I recently saw a twitter message from @rhondacarrier
@rhondacarrier Twitter post
This prompted me to share an observation I’d been meaning to blog about. A 20-year-old college student who wanted to find a job on Martha’s Vineyard for the summer, was told this summer by her boss that she was selected from a large pile of applicants after he started “googling” the applicants. She had some impressive accomplishments from high school and university and he told her, “I knew if you could manage that, you could work well in my store.” Also, she searched for the summer job on Craig’s List by searching the locations where she wanted to work and spend the summer.

Another example. A friend of mine was at home with her 20-year-old son who has discovered a talent for digital games design and programming since high school. She was trying to figure out how to accomplish something on her laptop while we were talking on Skype and she was stuck on one step and asked him, “How did you do (the command) again??” Her son responded in an exasperated tone, “Just look around the screen, you’ll find it.” She laughed and explained why; earlier he was looking for something that she said was in the hall closet- after a quick look he again asked where it was and she had told him, “If you really take a look around, you’ll find it.”

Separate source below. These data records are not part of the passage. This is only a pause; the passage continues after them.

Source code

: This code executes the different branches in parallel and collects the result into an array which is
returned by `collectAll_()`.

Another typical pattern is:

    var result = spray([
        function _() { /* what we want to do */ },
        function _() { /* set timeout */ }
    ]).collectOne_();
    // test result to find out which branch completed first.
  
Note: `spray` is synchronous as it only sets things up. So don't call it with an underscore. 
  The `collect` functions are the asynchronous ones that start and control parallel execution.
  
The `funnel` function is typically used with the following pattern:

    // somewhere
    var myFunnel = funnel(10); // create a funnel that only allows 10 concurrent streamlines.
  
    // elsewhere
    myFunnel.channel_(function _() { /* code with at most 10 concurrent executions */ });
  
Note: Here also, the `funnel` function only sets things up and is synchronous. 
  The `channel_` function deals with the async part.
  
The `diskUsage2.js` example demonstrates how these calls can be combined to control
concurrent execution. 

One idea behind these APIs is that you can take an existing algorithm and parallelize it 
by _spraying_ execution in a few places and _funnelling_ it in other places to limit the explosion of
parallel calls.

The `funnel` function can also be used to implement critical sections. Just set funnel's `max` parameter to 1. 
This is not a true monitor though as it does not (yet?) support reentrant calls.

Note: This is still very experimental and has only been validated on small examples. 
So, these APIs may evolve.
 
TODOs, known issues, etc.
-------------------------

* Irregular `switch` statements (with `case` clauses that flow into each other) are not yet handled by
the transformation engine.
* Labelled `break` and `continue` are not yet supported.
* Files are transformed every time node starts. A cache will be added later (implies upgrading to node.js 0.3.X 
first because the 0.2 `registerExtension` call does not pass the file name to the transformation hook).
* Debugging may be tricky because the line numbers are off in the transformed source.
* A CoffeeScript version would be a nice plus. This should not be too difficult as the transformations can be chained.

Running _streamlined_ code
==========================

Even though I find many of the new teachers each year surprisingly uncomfortable with using tech tools in their classrooms, the generation as old as in their 20s already thinks and approaches tasks differently. I find this is compounded with students in elementary school. Why do we need to revise (redo?) our schools and the way we teach and learn? Because the wealth of technology tools and research on teaching and learning allows us to be better teachers and learners, benefiting everyone in the long run.